Hamburg. Das St. Pauli Theater feiert Saisonbeginn mit einem Potpourri des eigenen Programms. Nur ein Kabarettist sucht vergeblich nach Pointen.

Dass es da draußen Leute geben soll, die den Theaterzauber schnöde „eintauschen gegen ein Netflix-Abo“, das mag Ulrich Waller nicht glauben. Der Intendant des St. Pauli Theaters hofft, dass „die Phase der Entfremdung“ möglichst bald vorüber sein möge und macht seinem Publikum dafür ein „Angebot, das Sie nicht ablehnen können“ – traditionell verdichtet in einer Spielzeiteröffnungsgala, die auf das, was läuft, und das, was noch folgt, Lust machen soll. Premieren und Wiederaufnahmen, Konzerte und Kabarettvorstellungen, Theaterstars und Neuentdeckungen. Auch den Auftretenden ist daran gelegen, dass die Reihen sich nicht nur zum Auftakt füllen.

Und die Appetithäppchen sind – in den meisten Fällen jedenfalls – tatsächlich die beste Reklame. Wer die Schauspielerinnen Victoria Fleer und Anneke Schwabe, die am St. Pauli Theater zum Stamm-Ensemble gehören, jeweils solo singen, gurren, schmachten und hauchen hört, wird mehr davon wollen – und kann dies auch: Fleer ist in beiden „Monsieur Claude“-Abenden und in der „Dreigroschenoper“ des Hauses besetzt, in der Schwabe wiederum bald die Polly Peachum spielt.

Theater Hamburg: „Trau keinem, der nicht trinkt!“

Michael Prelle, dem eine kurzweilige Zusammenfassung der „Claude“-Inszenierungen allein anhand der darin gereichten Spirituosen gelingt, gibt seinem Publikum mit W.C. Fields eine Handlungsempfehlung, die auch die Betreiber der hauseigenen Gastronomie freuen dürfte: „Trau keinem, der nicht trinkt!“

Das Ensemble des noch bis zum 18. September laufenden rasanten Sommerstücks „Komödie mit Banküberfall“ schickt den Rock ‘n’ Roll über die Rampe, Anne Weber und das Schauspielerpaar Johanna Christine Gehlen und Sebastian Bezzel geben Kostproben ihres Könnens, und der Disco-Artist Craig Reed macht – in Glitzerdress und an einer ganzen Ladung Hula-Hoop-Reifen – spektakulär schrullige Quer-PR für die Show „Velvet“ am ebenfalls von Waller und Thomas Collien betriebenen Hansa-Theater.

Matthias Deutschmann als Moderator angestellt

Reichlich gute Gründe also, da hat der Chef des Hauses nicht zu viel versprochen, das heimische Sofa sich selbst zu überlassen.
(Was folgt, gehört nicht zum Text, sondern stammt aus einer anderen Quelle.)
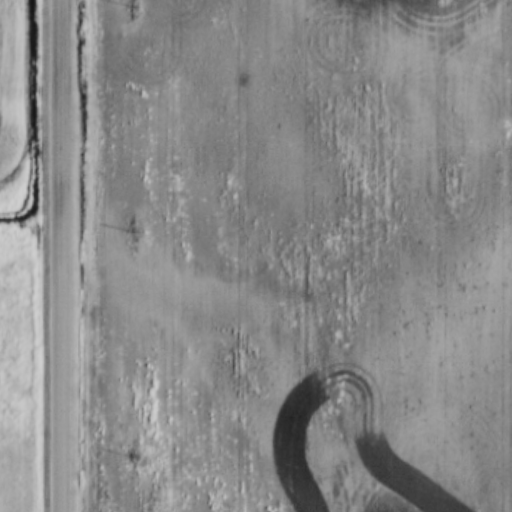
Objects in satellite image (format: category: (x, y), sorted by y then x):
river: (12, 93)
road: (58, 255)
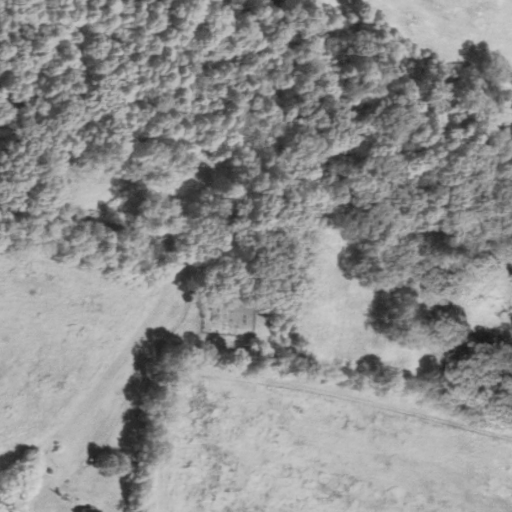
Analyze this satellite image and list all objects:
road: (180, 267)
park: (228, 313)
building: (95, 511)
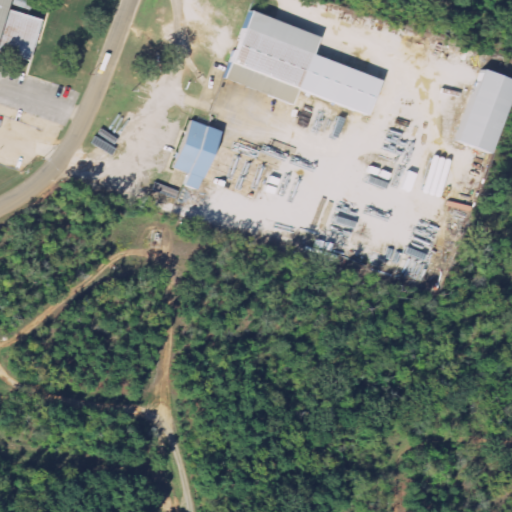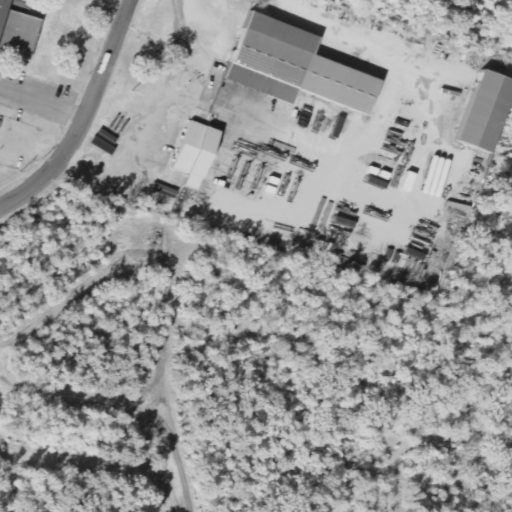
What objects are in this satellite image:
building: (0, 1)
building: (16, 32)
building: (17, 34)
building: (268, 58)
building: (291, 68)
road: (42, 105)
building: (482, 113)
road: (84, 117)
building: (191, 154)
road: (174, 299)
road: (73, 398)
road: (425, 440)
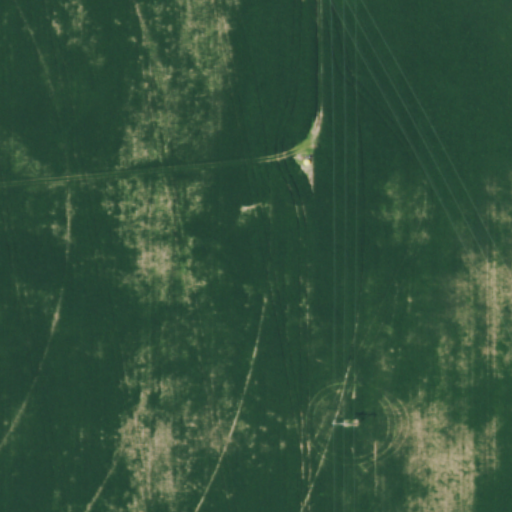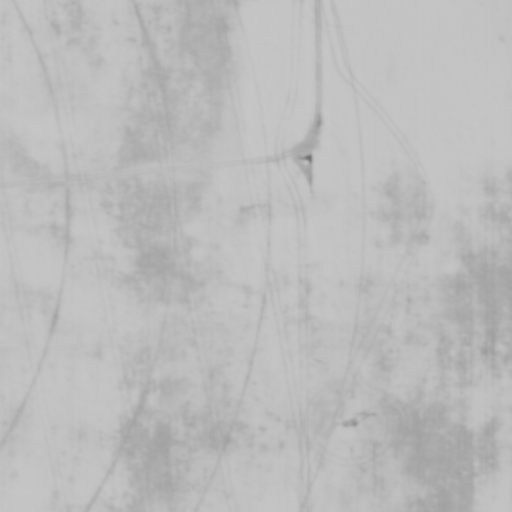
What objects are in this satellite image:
power tower: (347, 425)
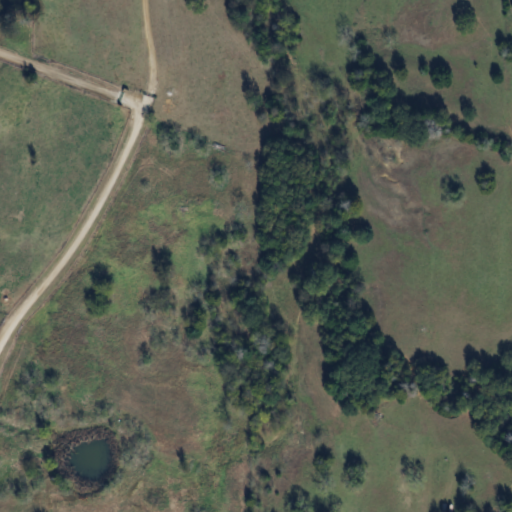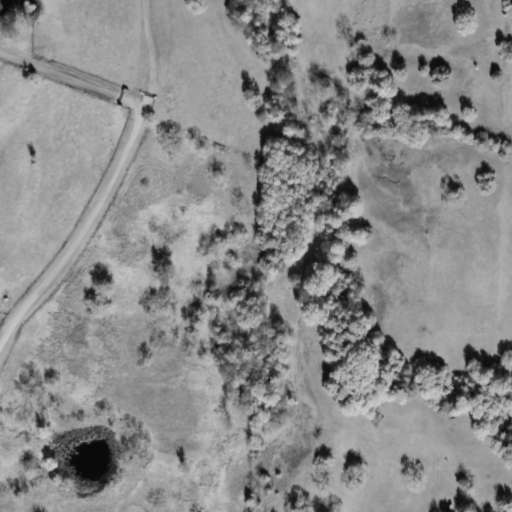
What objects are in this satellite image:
road: (126, 143)
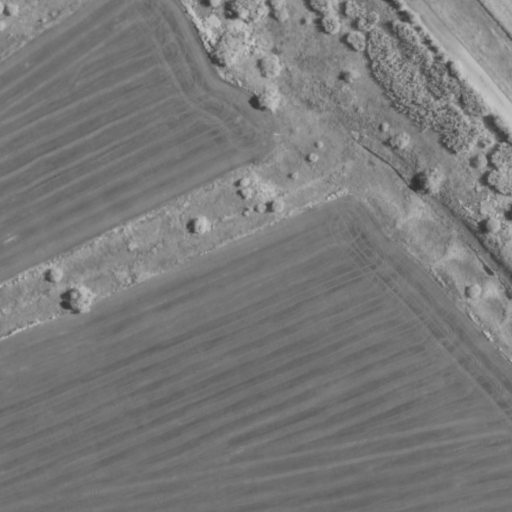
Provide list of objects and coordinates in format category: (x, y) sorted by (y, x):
road: (462, 59)
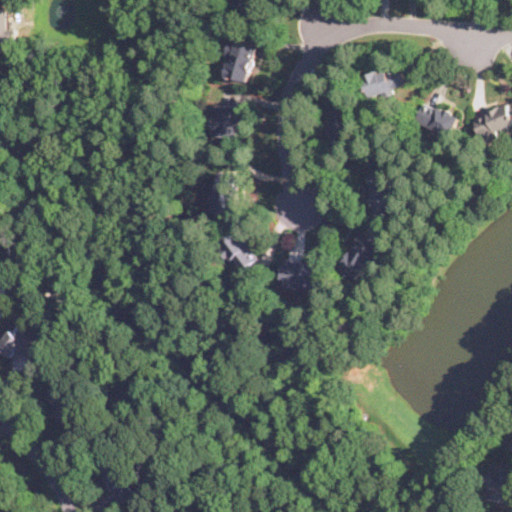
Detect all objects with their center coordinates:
building: (253, 3)
building: (251, 4)
building: (5, 29)
building: (6, 29)
road: (330, 36)
building: (240, 58)
building: (243, 58)
building: (387, 78)
building: (387, 79)
building: (1, 89)
building: (2, 92)
building: (438, 117)
building: (228, 118)
building: (441, 118)
building: (229, 119)
building: (495, 119)
building: (495, 121)
building: (343, 122)
building: (343, 123)
building: (230, 186)
building: (384, 190)
building: (229, 191)
building: (383, 191)
building: (242, 248)
building: (243, 248)
building: (361, 253)
building: (362, 253)
building: (302, 274)
building: (304, 275)
building: (2, 277)
building: (2, 278)
building: (27, 341)
building: (24, 343)
dam: (408, 400)
building: (74, 414)
building: (71, 415)
building: (509, 438)
building: (511, 441)
road: (41, 459)
building: (121, 479)
building: (121, 480)
building: (502, 482)
building: (502, 483)
building: (146, 509)
building: (148, 510)
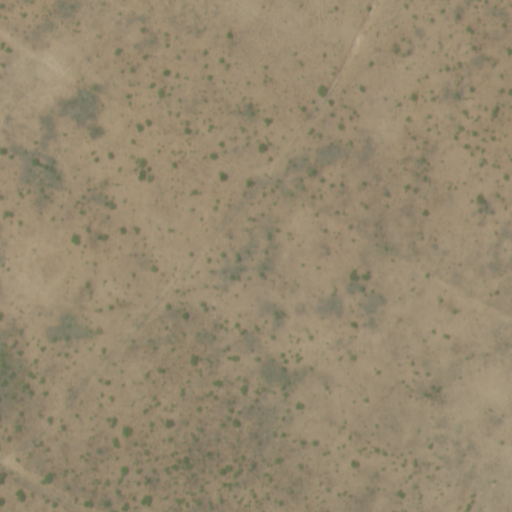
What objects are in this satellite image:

Mit einer Ausnahme. Matthias Deutschmann ist als kabarettisierender Moderator des bunten Abends angeheuert. Eine Aufgabe, an der er weitgehend scheitert: „Satire darf alles“, verkündet er an einer Stelle, „das ist aber nicht das Problem: Alle dürfen Satire!“

Er leider auch. Das und die weitere Selbsterkenntnis, dass der Applaus für seine verdrucksten Conférencen es „nicht über die Fünf-Prozent-Hürde schafft“, gehört zu seinen besten Pointen. Und zu den einzigen. Ansonsten beschränkt sich Deutschmann als selbsternannter „Pausenclown“ auf ein bemüht provokantes Reizvokabelbingo. „Lauterbach“, „Gender“, gelacht wird nur in homöopathischen Dosen. Das ist keine Werbung, das ist ein Warnhinweis.

Theater Hamburg: Tim Fischer ab Dezember wieder da

Wer am Theater Witz und Gefühl sucht, Frivolität und Überwältigung, Wonne, Unterhaltung und (Selbst-)Ironie, der möge sich besser die Vorstellungsdaten notieren für den fabulösen Tim Fischer, der im Dezember wieder als Zarah Leander auf den Brettern stehen wird. Oder für den immer tollen Gustav Peter Wöhler mit seiner Band, der im Januar in der „Dreigroschenoper“ Premiere feiert und auch solo eine absolute Wucht ist. Wer da lieber netflixt, dem ist wirklich nicht zu helfen.